With the increasing popularity of information systems, the provided services are expected to work at 24 hour a day, without a single glitch. Of course, these systems also need to be maintained, and even with proper maintenance, one cannot eliminate the chance of hardware failures. With the spread of virtualization technologies, these breakdowns does not affect the virtualized operating system directly, and said operating system is no longer dependent directly on the physical hardware. Therefore, in the case of a system breakdown, the so called guest machine can be restarted on another physical machine, lowering the down time of the service.
This BSc thesis is about an automated service, and the related framework, which is capable of discovering node breakdowns, and with the migration of guest machines trough nodes, it increases the availability of the provided services.

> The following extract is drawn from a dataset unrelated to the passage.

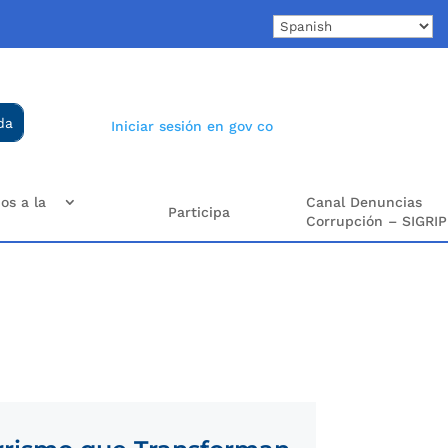
Iniciar sesión en gov co
os a la
Canal Denuncias
Participa
Corrupción – SIGRIP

When presenting the system, we will describe the architecture of the operating system, and the Network, taking into consideration to avoid single point of failures. To achieve it, a special link aggregation implementation will be presented.
The cluster will manage a Xen virtualization hypervisor, whose guest machines will use a DRBD block device as a storage. The DRBD resources will be synchronized between two nodes.
The 3 node cluster will be managed by the Pacemaker package. The communication between the nodes will be served by Corosync, and the Open Cluster Framework included Resource Agents will create the connection between the guest machines of the Xen hypervisor, and the local resource manager of Pacemaker.